都合のいい社員扱いされた私が、先輩を地獄に落とすまで
年末の社内表彰式で、私はまたしても「年間もっとも存在感のない社員」というたすきを掛けられた。
会場は、東京・港区にある高級ホテルの宴会場だった。シャンデリアの光はまぶしく、客席にはスーツ姿の同僚たちがずらりと並んでいる。シャンパンのグラスが触れ合う音に、わざと抑えた笑い声が混じっていた。
そして私の隣では、田中真由美が両手で「年間MVP社員」のトロフィーを抱え、上品でやわらかな笑みを浮かべていた。
彼女はオフホワイトのスーツを着ていた。耳元のパールのイヤリングが照明を受けて揺れ、まるで職場ドラマに出てくる、上司からもっとも信頼される完璧な女性そのものだった。
彼女はマイクに向かって、軽く一礼した。
「会社の信頼に、心から感謝しています。正直に言うと、私たち企画部はとても寛容な部署です。五年間、たいした存在感もなく、黙って雑用ばかりしている人でも、ここではちゃんと面倒を見てもらえるんですから」
会場に、曖昧な笑いが広がった。
彼女がそう言った瞬間、その視線の端が私をかすめた。
次の瞬間、彼女のハイヒールが、私の足の甲を強く踏みつけた。
細いヒールが骨の上をえぐるように押しつぶし、痛みで指先が震えた。それでも私は笑顔を崩さなかった。屈辱に慣れきった人間のように、彼女の隣で静かに立っていた。

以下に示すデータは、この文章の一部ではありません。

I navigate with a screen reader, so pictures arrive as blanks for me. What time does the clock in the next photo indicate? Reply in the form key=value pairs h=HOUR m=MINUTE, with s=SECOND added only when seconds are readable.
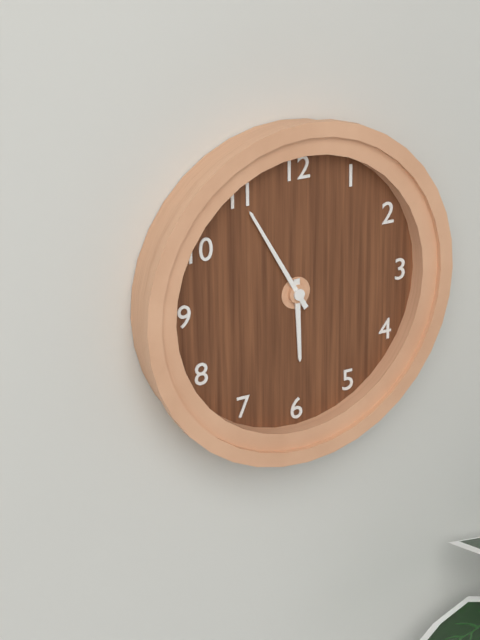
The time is h=5 m=55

田中真由美は顔を少し下げ、私たち二人にしか聞こえない声で言った。
「小林葵。あなたみたいな人が丸の内の広告会社に五年もいられたんだから、感謝したほうがいいわよ」
私は何も言わなかった。
彼女は、私がもう諦めていると思っていた。
この五年間、私が何度も頭を下げ、何度も礼を言い、何度も企画書を彼女に渡してきたのは、私が弱くて、愚かで、野心がないからだと思っていた。
でも、彼女は知らない。
三十日後、彼女は都庁プロジェクトの報告会の壇上に立ち、自分の手で開いたその企画書によって、一歩ずつ地獄へ引きずり込まれることになる。
1
私は東京・港区にある、丸の内の街並みを見下ろせる大手広告企画会社で、もう丸五年働いていた。
この五年間で、田中真由美は私の企画書を六十七本盗んだ。
最初は、入社したばかりの頃だった。
当時の私は、企画部の新人にすぎなかった。毎日一番早く出社し、一番最後に照明を消して帰っていた。

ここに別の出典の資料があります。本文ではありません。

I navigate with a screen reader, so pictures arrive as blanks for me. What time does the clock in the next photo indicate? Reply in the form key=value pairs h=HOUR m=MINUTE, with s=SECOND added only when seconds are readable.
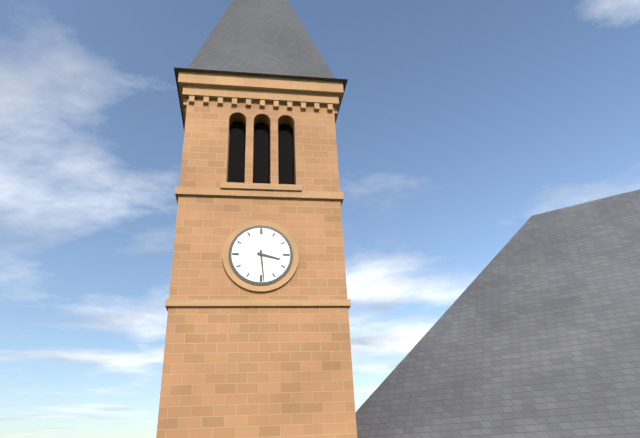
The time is h=3 m=29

自分の力を証明したくて、私は二週間かけて市場調査レポートを作った。渋谷、銀座、新宿の現地サンプルまで、自分の足で回って集めた。
レポートが完成した日、田中真由美は私の席まで来て、そっと肩を叩いた。
「小林さん、資料を送ってくれる? 私が一度見てあげる」
彼女は私の先輩で、企画部長からもっとも信頼されている人だった。
その頃の私は、職場にある「優しい罠」というものを知らなかった。
先輩が指導してくれる。それは幸運なことだと思っていた。
だから私は、レポートを彼女に送った。
翌日の朝会で、企画部長は会議室で田中真由美を褒めた。
「田中、この調査はよくできている。クライアントも満足していたよ」
田中真由美は微笑みながら一礼した。
「ありがとうございます。私は自分のやるべきことをしただけです」
私は会議テーブルの隅に座り、手元の議事録に目を落としていた。
タイトルも、データも、構成も、結論も、すべて私が書いたものだった。
けれど、そこには小林葵の名前など一文字もなかった。
会議が終わると、田中真由美は私を自動販売機の横に呼び出した。彼女は自分用にブラックコーヒーを一本買い、ついでのように私へ無糖の緑茶を一本買った。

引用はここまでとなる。